Dinle artık kendini gizli gizli övmeleri…
İşte bu F. Gülen de aynen böyle bir kibirli kıtmir/köpektir. Kendi böyle söyler yani. Etrafındakiler de “aman efendim, estağfirullah, o sen değil, bizi” derler.
15 Haziran gecesinden beri yaşadıklarımızı görünce, artık ben de diyorum, gerçekten o da, ona ihanetinde yardımcı olanlar da tam bir kıtmir imişler de biz bilmezmişiz. Meğer adam bir ömür doğru söylermiş de, biz ona “adam ne kadar mütevazı, alçak gönüllü” dermişiz.
Şimdi bunun elebaşı olduğu çete gökten ateş yağdırdı halkın üstüne. Meclisi bombaladı. Halka kurşun sıktı. 161 kişiyi öldürdü. Binlerce yaralı var. Bu büyük baş kıtmirin bir sürü küçük kıtmirleri darbe için ayaklandılar ve vatana, millete, ümmete öldüresiye saldırdılar.

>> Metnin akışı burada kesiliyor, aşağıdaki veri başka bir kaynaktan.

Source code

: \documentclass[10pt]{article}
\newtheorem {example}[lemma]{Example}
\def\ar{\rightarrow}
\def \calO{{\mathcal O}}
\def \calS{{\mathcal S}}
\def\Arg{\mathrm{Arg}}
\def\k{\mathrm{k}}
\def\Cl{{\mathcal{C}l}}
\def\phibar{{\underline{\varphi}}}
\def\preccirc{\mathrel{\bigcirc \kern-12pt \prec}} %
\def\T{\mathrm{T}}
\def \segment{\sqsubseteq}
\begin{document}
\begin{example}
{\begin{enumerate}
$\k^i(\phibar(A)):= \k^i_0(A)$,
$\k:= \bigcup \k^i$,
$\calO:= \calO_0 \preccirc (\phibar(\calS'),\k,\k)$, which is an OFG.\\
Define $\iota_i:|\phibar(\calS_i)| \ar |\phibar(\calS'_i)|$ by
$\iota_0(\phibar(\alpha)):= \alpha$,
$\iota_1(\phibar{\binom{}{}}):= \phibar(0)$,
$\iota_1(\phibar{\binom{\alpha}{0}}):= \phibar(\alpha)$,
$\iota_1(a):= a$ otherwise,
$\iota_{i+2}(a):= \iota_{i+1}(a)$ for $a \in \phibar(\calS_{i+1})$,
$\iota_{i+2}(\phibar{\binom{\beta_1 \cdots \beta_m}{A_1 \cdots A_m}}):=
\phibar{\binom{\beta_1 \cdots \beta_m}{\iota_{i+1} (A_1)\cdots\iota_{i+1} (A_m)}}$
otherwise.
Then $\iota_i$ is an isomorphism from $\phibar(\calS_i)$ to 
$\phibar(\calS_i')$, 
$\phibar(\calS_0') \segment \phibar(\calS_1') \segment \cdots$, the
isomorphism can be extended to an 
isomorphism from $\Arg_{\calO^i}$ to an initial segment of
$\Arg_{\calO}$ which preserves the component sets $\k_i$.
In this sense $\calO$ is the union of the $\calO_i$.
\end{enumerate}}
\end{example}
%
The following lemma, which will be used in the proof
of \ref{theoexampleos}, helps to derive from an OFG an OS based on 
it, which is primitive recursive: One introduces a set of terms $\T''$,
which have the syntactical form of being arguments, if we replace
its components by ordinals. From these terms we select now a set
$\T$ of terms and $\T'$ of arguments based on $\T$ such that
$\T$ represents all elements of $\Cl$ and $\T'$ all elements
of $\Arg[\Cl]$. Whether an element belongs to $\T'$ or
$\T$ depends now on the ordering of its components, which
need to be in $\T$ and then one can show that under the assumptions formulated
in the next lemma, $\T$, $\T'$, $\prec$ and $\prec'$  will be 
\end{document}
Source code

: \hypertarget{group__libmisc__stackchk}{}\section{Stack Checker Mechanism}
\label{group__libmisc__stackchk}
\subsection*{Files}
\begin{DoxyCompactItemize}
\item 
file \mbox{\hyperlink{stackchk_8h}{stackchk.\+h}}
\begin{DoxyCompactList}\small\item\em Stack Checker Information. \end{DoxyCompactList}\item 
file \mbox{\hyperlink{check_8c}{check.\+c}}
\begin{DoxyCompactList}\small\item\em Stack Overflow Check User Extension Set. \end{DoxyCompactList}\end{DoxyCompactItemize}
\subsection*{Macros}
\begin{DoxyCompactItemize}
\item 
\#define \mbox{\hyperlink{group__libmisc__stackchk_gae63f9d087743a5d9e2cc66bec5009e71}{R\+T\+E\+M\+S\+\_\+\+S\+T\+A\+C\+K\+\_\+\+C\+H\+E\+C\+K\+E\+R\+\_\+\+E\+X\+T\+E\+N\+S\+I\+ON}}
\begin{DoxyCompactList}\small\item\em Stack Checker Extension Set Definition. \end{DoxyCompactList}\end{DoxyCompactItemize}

Bir devletin başkanının yerini bastılar öldürmek için. Havada uçaklarla halkı ateşe tuttular, taciz ettiler. Meğer ne kıtmirlermiş de biz hala bilememişiz. Bu kadar kudurmuş, gözü dönmüş caniler olduklarını hesaplayamamışız. Ne yapalım, bir insanın kıtmirleşmeden öte böyle canavarlaşmasını, bizim küçük aklımız almıyor. Kendimiz için yakıştıramadığımızı din kardeşlerimiz için de ilke olarak yakıştıramıyorduk. Şimdi anladık ki, onların dini ile bizim dinimiz çok farklı imiş. Meğer onların en büyük görevi, Allah Teâlâ’nın dinini değiştirmek, tahrif ve tağyir etmek, yani bozmak ve değiştirmek imiş. Asli ve ilahi olma özelliğinden çıkarıp beşeri, reform edilmiş, laikliği içine sindirmiş hale getirmekmiş.
Meğer adam gerçekten “kıtmir” imiş.
Şu yaşadığımız darbeden sonra hala onu seven ve destekleyenlere hoşgörüm kalmadı. Bence artık onlar da irili ufaklı bir sürü “kıtmir”dirler.
Çok şükür bittiler. Artık bu milletin gözünde papazdan daha sevimsiz hale geldiler. Yüzünü görenler benim yanımda açıktan tükürüyorlar. Eskiden olsa, “yapmayın” derdim. Artık demiyorum. Sükût ediyorum. Çünkü bu adam hakkında kiminle tartıştıysam hep ben yenildim ve mahcup oldum.
Artık ben de diyorum, “canı cehenneme”.
Bir başka ifadeyle “zalimler için yaşasın cehennem”.